Universities have started offering courses in cryptocurrency and blockchain. Source: Shutterstock.com

The days of cryptocurrency being a futuristic concept used for deep-web transactions are buried in history.

Today everyone from banks and governments to tech-savvy university students are investing both their faith and their money in cryptocurrencies.

Cryptocurrencies, such as bitcoin, are exponentially growing in popularity and demand. Their decentralized, digital nature is making transactions more secure, payment fraud impossible, and the removal of the “middleman”.

As the use of cryptocurrency increases, the need for “miners” – as they’re known – also becomes more crucial.

Miners’ role in the cryptocurrency network is to add “blocks” to the “blockchain” which ensures the confirmation of transactions and prevents cryptocurrency from disappearing into the Internet stratosphere. When a new block is made, the miner who created it is rewarded with valuable cryptocurrency.

Although cryptocurrencies are a relatively new concept to the majority of tech mortals, the crypto-geeks know that making it as a ‘miner’ is the real way to make money in the crypto-world. And, as a result, the demand for university courses teaching the computer science of cryptocurrency and blockchain coding has surged.

Universities have already seen the startup of cryptocurrency societies, with the Blockchain Education Network (BEN) acting as a central hub for ideas among student societies.

And just like with cryptocurrency, as demand fluctuates, the market responds.
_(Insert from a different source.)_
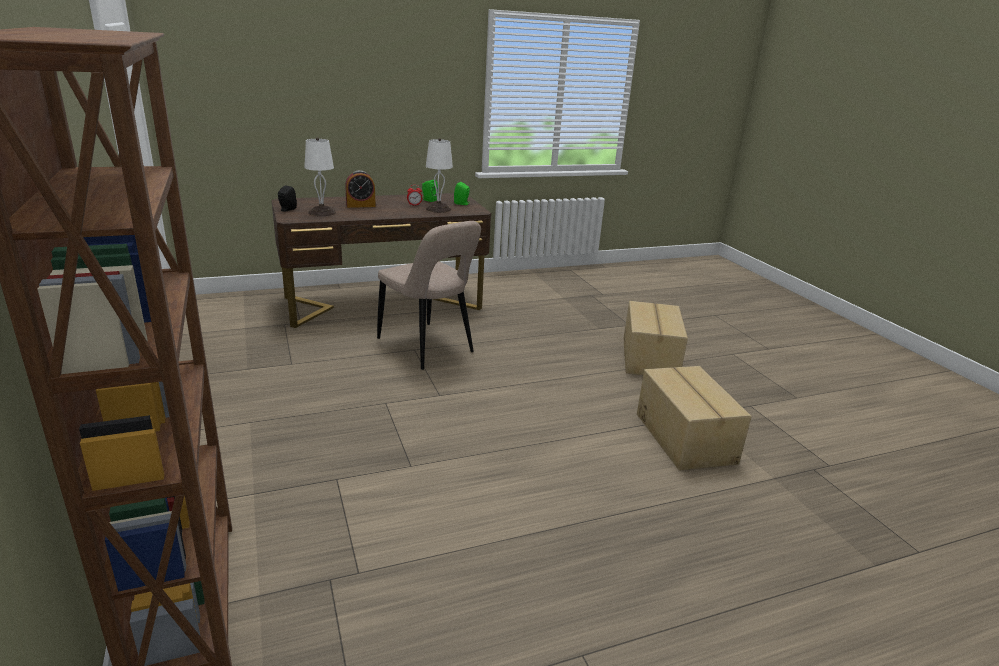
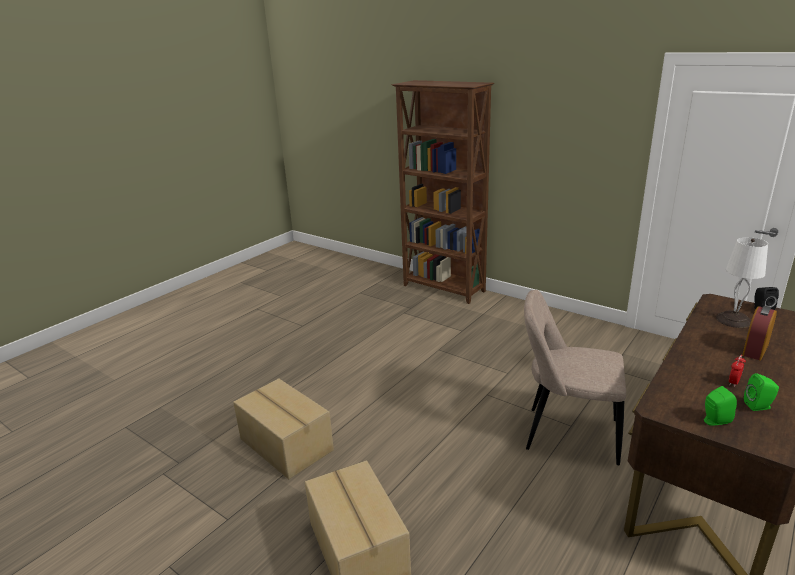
camera: 150 degrees right, 0 degrees up
white table lamp [426,138,453,213] -> none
The crypto-trend has seen the emergence of university courses such as “Digital Currency, Blockchains and the Future of Financial Services”’ at NYU Law.
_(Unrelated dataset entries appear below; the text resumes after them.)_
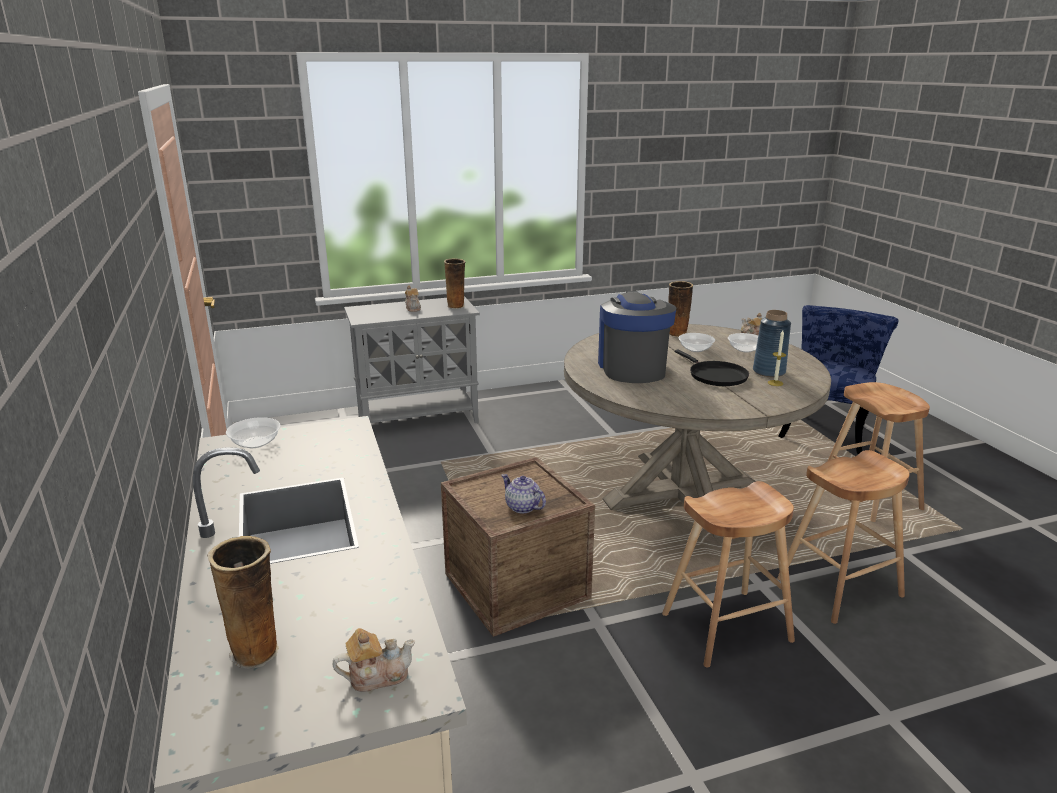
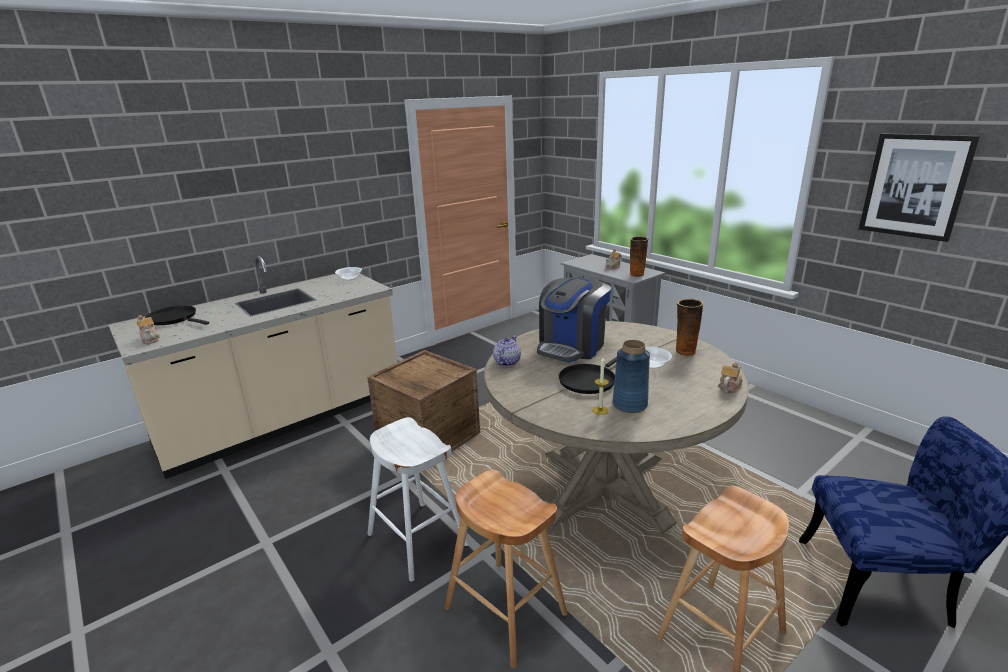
camera: 70 degrees right, 0 degrees up
vase [207,536,279,669] -> black frying pan [145,306,209,325]
teapot [501,474,546,514] -> teapot moved to [493,336,521,367]
coffee machine [598,291,676,383] -> coffee machine turned 150 degrees clockwise [537,277,611,363]
brown stool [662,481,795,668] -> white stool [368,417,469,582]
bowl [728,333,758,352] -> none
none -> picture [859,133,980,242]

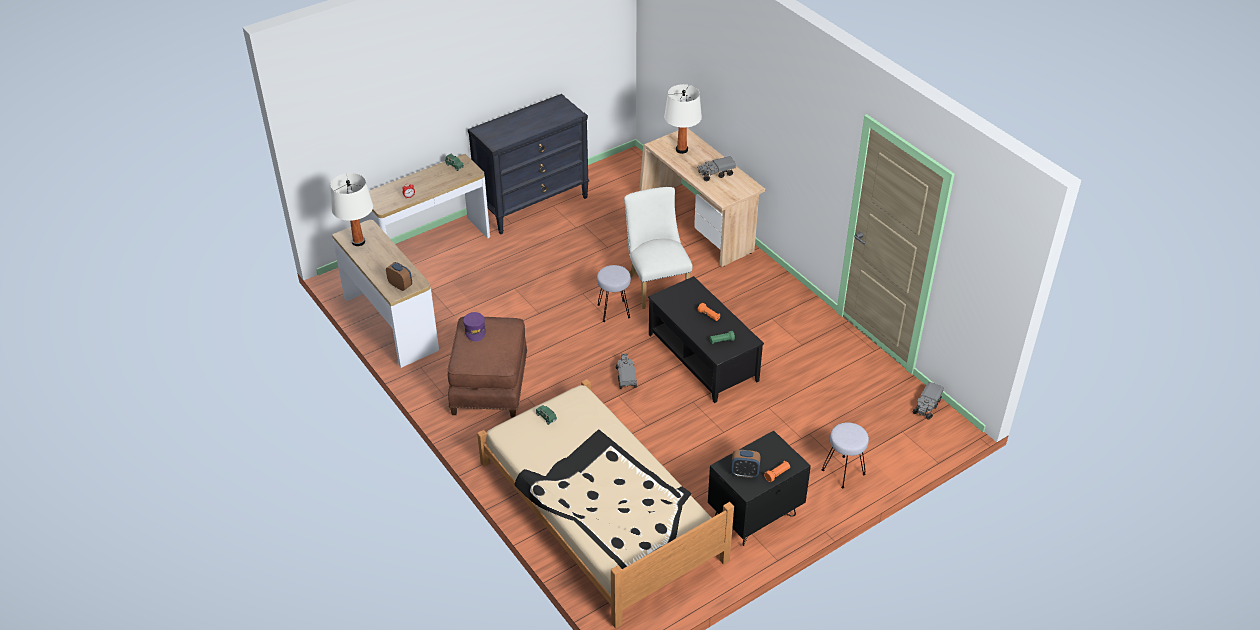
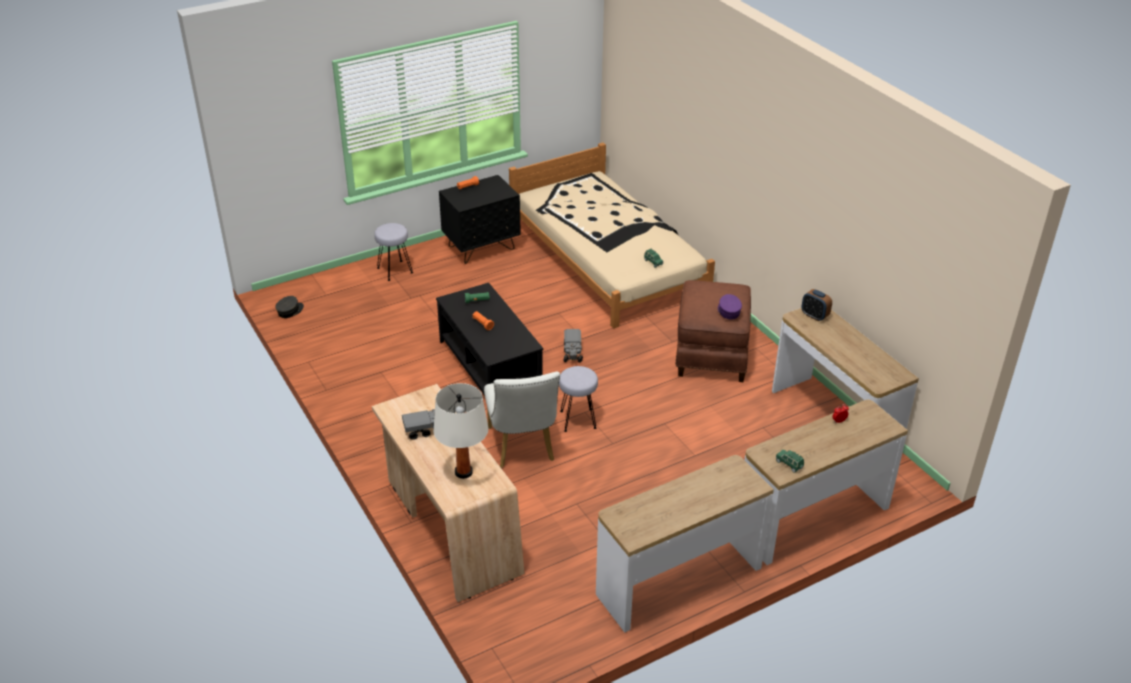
camera: 175 degrees left, 5 degrees down
white table lamp [331,173,373,246] -> none
black dresser [468,94,589,234] -> console table [596,455,774,633]
alarm clock [731,450,761,478] -> none
toy truck [913,382,944,420] -> grey cap [275,296,304,318]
Edinburgh University is also set to launch the first course of this kind in Europe. Aggelos Kiayias, chair in cyber ecurity and privacy, and director of the blockchain technology laboratory at the university, told the Financial Times:

“Blockchain technology is a recent development and there is always a bit of a lag as academia catches up.”

According to data received by the Financial Times from LinkedIn, there were more than 1,000 blockchain-related jobs advertised in June – three times the amount advertised last year.
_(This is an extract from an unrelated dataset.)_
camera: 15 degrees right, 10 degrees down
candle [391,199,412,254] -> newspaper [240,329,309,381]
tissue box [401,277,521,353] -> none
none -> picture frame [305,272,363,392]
“Students currently have the chance to be involved in the early stages of a technological revolution,” George Benton, co-founder and co-president of Leeds University Union Cryptocurrency and Blockchain Society, told Study International.

“The decentralized nature of blockchain technology resonates with my generation because of the power it gives to individuals.”

Tamar Menteshashvili, blockchain technology and financial innovations researcher at Shanghai Jiao Tong University, said: “Blockchain is a technology that has potential to disrupt many industries. Yet, currently it poses a number of interesting intellectual puzzles that need to be solved in order to achieve the realization of its full potential.

“That is where students can contribute, while at the same time greatly broadening their career horizons. It is a next-generation technology that will continue to offer a vast variety of possibilities. While choosing blockchain as a research point, each student is joining a cohort of future-engineers.”

With industry experts predicting cryptocurrency to become the finance of the future, it is only a matter of time before more universities begin offering specifically-directed courses to help produce the digital miners of the future.